Now, we’re facing the design challenge. First, we should notice, that we have two sip dialogs
running side by side. Let’s label the to the left here CallerDialog (because it’s facing the caller).
And… for the one to the right, we’ll name it CalleeDialog.

In SIP Servlet programming the object that roughly represents a SIP dialog is SIPSession

[Show the API doc of SIPSession].

What’s the use of it? Well, it can be used to store session-wide data…, akin to the use of
HttpSession in HTTP servlet programming.

The other use – that we will employ here – is: creation of requests. You see, at one point (here)
[hover your mouse over the BYE], the SIP Servlet will have to create and send a BYE request. That
can be achieved by calling createRequest(…) method on the SIPSession object [show the method
doc in the API doc] that represents the dialog you want to tear down.
Now back to the diagram, by now it’s clear that our SIP Servlet will have to handle two SIPSessions
throughout the scenario. Further, we also (should) realize that we need to logically link the two
sessions. By this I mean: we must be able to navigate from one session to the other. Just keep that
in mind for now, as we’ll jump on to the next step… that is doing a mapping between the diagram
and various doXXX methods of SIPServlet.

We start from the top, the INVITE request. We already know that we deal with it in doInvite(…)
method. What exactly do we do there? Well, first we’ll have to send back a response to the caller,
to indicate him that the INVITE has been received, and letting him know that the SIP Servlet is
trying to fulfill it. The name of the response signal is…, surprise, TRYING (code 100).

Ok, another little detour.... Regarding sending this TRYING signal. It’s a good thing to do, in order
to avoid network congestion. You know, the caller, after sending an INVITE, will start a timer.
When it fires off, and no response has been received, it will re-send the INVITE. So, let’s keep that
from happening, and sending the TRYING signal is the way to go.

That’s all for doInvite(…)…, let me mark this part of the diagram, denoting that it falls within the
scope of the doInvite(…) method.

Next…. When the ringing signal is received from the callee, we have to relay it to the caller. We do
that inside the doProvisionalResponse() method.

[Again, highlight]

Later, as soon as the callee picks up, our SIP Servlet will receive an OK signal. This one, also, has to
be relayed to the caller. We do that inside the doSuccessResponse() method.

[Again, highlight]

Finally, after a while, either the caller or the callee will hangup first. Yep, time for total
annihilation. So, what we have here is an incoming BYE request. Again what we have to do on that
event is: relay it to the other side…, and we do it inside the doBye(…) method.

[Again, highlight]

Allrighty, we’re done the mapping, now it’s time to do the actual coding.

[Start from doInvite:]

doInvite(inviteFromCaller):

inviteToCallee = SIPFactory.createRequest(invitationCaller.getSession().getApplicationSession(),
to = create using sipfactory, from = copy from the inviteFromCaller).

…………….
Notice a new type just came up, applicationSession (show SIPApplicationSession API DOC).
Basically it’s an object that binds inter-related SIPSessions together. The reason why we pass an
instance of SIPApplicationSession when creating the request is because we want the request to be
in a completely new SIPSession [different from that of the inviteFromCaller], but… (emphasis), that
new session must belong to the same application session (as that of the inviteFromCaller). Think of
it as a common storage for both sessions.

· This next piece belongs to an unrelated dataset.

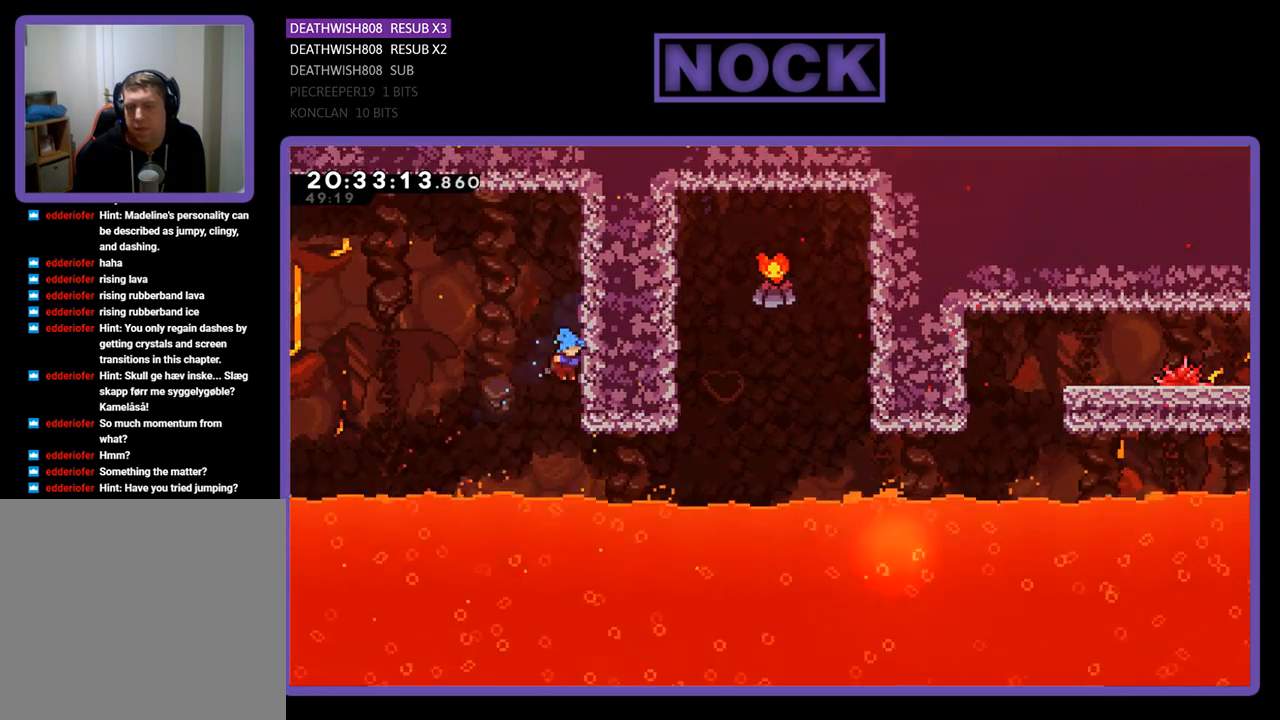
{"buttons": [], "left_stick": "center", "right_stick": "center", "events": []}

SIPFactory is a helper class. Other helper method it has is the one for creating sip URI (like this one
… highlight the code the creation for the To header).

As for the FROM header for the inviteToCallee, we simply copy the value of From header of the
inviteFromCaller. The idea is to let the callee know the identity of the originator of the call…, not
of the application server.

In these lines [show the line where I copy the message] we copy the value of Content-Type header
from the inviteFromCaller to the inviteToCallee. The same goes for the message body here. By
doing so, the callee will send the voice data __directly__ -- without passing through the
application server -- to the caller’s user-agent when the conversation finally takes place. This is an
important aspect of SIP: there’s a separation between signaling space and media space. The voice
data can take a different routing, through a completely different network, from the signaling
messages.

Then here, we simply send the invite.

At this point we have 2 sip sessions, our task now is to link them. The reason we’re doing this is
because at some point in the scenario we will need to do a cross-over. For example: at the point
we receive a BYE from the caller, what we’ll have is the SIPSession that corresponds to the dialog
with the caller. However, we will also need to have the SIPSession of the dialog with the callee in
order to be able to create a BYE request to be sent to the callee.

One way to link them is by using the SipSession. So basically in the SipSession of the caller we store
a reference to the SipSession of the callee, and vice versa. Like this [type the two lines of code].

Another approach for linking is storing both sessions in the SipApplicationSession, this way [show
code].

Well, what approach is better? Well, in this case, there’s no technical merit of one over the other.
But of course, in other cases, it depends ☺.

That’s all, we’re done with the doInvite(…), so we can move now to the doProvisionalResponse(…).
Provisional response is any response whose status starts with 1. The TRYING response we just
made, for example, has status code 100. Another example: 183, for early-media, and 180 for
ringing.
Here we want to adhere strictly to the diagram, we wouldn’t consider anything that is not in the
diagram. So we will be selective here on the type of provisional we will handle…, we’ll only deal
with Ringing.

[Type the if block]

Now, to create a SIPResponse object to be sent to the caller, we need to get hold of the SIPSession
object corresponding to the dialog with the caller. The reason: because that’s the object that has
the createResponse method we need.

[show the API doc of createResponse].

This is where the linking we did comes handy; we simply look for it in the SipApplicationSession.

[Type response.getApplicationSession().getAttribute(“callerSession”)]

[Type createresponse]

And finally we sent it [type send response].

Next…. The doSuccessResponse method. Success response is any response whose status starts
with 2. However here we’re only interested in the OK response, whose code is 200.

[type if-block code]

First thing to do, send an acknowledgement to the callee, otherwise the callee will keep sending
OK to us.

[type send acknowledge]

Then we create the OK response to be sent to the caller…, the same way as we did it for the
TRYING response.

[Type create response].

Also, we copy the message body of the OK from the callee to the OK for the caller. This way ,
during the conversation, the caller will send the voice data directly to the callee’s user-agent.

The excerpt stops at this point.